The Maldives

Maldives is a bucket list item for Michael. It is an exotic location that garnered many oooohs and aaaahs from people when we said we were going there.

The Maldives is southwest of Sri Lanka and India, about 470 miles from the mainland of Asia. It is the smallest country in Asia and has a population of about 500,000 people. There are roughly 1,200 islands, but less than 200 islands are populated.

Many people picture private resorts with over-the-water bungalows and think that this must be an expensive destination. It can be. We priced out the resort option. We ultimately decided to stay on local islands and take local transportation. Overall, it was an affordable trip.

We flew from KL to Male, the capital. We spent one night in Male before getting on a local ferry to Maafushi. A speedboat costs $25 per person. The ferry costs $3 per person and it is easy to locate and purchase the tickets.

Maafushi is 16 miles south of Male. The population is about 5,000 people. It takes about two minutes to walk from one side of the island to the other side and about 20 to walk from top to bottom. The south part of the island is a prison, the largest prison in Maldives. We picked the Rehendhi Villa for our stay. It is budget-friendly and very comfortable. The staff met us at the ferry and took our bags for the short walk to the hotel. It has a pool and includes breakfast. We stayed in a large family room with three beds.

We went scuba diving on our first full day at Maafushi. The conditions were rough. The current was strong, and some of us had trouble equalizing. We ended up doing two dives. We saw white-tipped reef sharks, turtles, and so many fish.

The next day we opted for a short snorkel trip to find manta rays. There is a 50/50 chance of seeing them because they do not use bait. The boats communicate with each other and report sightings. We were lucky and were able to see several mantas. They are graceful creatures.

On our last day on Maafushi, we did a half-day snorkel trip where we swam with nurse sharks, snorkeled at a shipwreck, and visited a beautiful sand bar for lunch.

The nurse shark experience was wild. They do use bait to lure the nurse sharks to the boat. Snorkelers are taken in the water two at a time. The guides pulled us through the water and let us go to take photos. The guide let us take family photos. Once we were done we were taken back to the boat. We were told to keep our hands in and not touch the sharks. But the sharks do brush up against you. You get up close and personal with them. It was a humbling
experience to have several nurse sharks circling us. They did not seem bothered by our being there. They swam around and did their own thing.

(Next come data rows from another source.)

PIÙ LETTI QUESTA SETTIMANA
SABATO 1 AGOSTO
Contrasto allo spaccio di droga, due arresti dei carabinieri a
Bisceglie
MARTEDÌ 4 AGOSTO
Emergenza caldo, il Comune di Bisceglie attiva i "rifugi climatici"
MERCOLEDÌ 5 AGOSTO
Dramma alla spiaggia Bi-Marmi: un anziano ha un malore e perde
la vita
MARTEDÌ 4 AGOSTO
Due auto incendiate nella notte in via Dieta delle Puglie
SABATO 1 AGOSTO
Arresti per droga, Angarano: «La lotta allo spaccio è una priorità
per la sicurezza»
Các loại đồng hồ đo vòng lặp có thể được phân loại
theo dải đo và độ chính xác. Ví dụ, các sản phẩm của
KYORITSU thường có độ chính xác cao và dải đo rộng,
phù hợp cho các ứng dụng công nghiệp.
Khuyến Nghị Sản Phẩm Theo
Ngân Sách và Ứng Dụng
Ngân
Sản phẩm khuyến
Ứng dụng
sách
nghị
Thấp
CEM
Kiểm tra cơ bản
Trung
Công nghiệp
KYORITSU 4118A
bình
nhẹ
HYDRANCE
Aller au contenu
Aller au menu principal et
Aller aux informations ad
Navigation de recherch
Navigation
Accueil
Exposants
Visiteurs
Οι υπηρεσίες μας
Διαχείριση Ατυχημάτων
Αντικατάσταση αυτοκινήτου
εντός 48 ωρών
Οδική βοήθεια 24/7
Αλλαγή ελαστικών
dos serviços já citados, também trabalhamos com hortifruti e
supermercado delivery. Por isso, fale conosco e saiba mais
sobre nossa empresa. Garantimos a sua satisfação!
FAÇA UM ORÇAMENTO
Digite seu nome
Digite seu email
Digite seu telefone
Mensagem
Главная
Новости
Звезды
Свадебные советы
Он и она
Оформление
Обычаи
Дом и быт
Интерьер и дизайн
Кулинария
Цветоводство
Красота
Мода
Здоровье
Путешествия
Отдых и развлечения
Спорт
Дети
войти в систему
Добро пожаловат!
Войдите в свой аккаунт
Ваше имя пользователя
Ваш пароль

After swimming with sharks, we saw dolphins on the way to our next snorkel stop, a shipwreck. Spotting dolphins is not guaranteed, so we were excited to see them. Michael spotted them.

The shipwreck snorkel was tough because the current was strong. It took all of our energy to stay near the wreck. Lucas was able to dive down and get some good GoPro footage. We were all exhausted when we got back to the boat. One of the guests on the tour proposed marriage to his girlfriend during the snorkel.

Lunch on the sandbar was a treat. A little strip of white sand in the middle of the ocean. We swam in the crystal blue water and snapped some photos.

After spending four nights on Maafushi, we took a 2-hour ride on the local ferry to Fulidhoo, an island of 400 people, and stayed there for four nights. There are four restaurants, two small stores, and one school. You can see one of the islands from the other end.

We stayed in two rooms at the Kunaa Beach Inn. Our hotel and the staff were wonderful. We had access to beach chairs. They took us to feed the sting rays (another wild experience). They also organized a few excursions for us.

We spent our time in Fulidhoo hanging out on the incredible white sand beaches and swimming in the crystal clear water. We took a short boat trip out to a coral garden for snorkeling. Michael, Lucas, and Henry went night fishing and were able to eat what they caught. The hotel restaurant was accommodating about my vegan diet, but they were also intrigued. One of the staff could not wrap his head around the concept, and he could not understand how I survive (there are not a ton of vegetables, and there is no tofu on Fulidhoo).

We enjoyed our time in the Maldives. We are glad we stayed on local islands and not at a fancy resort.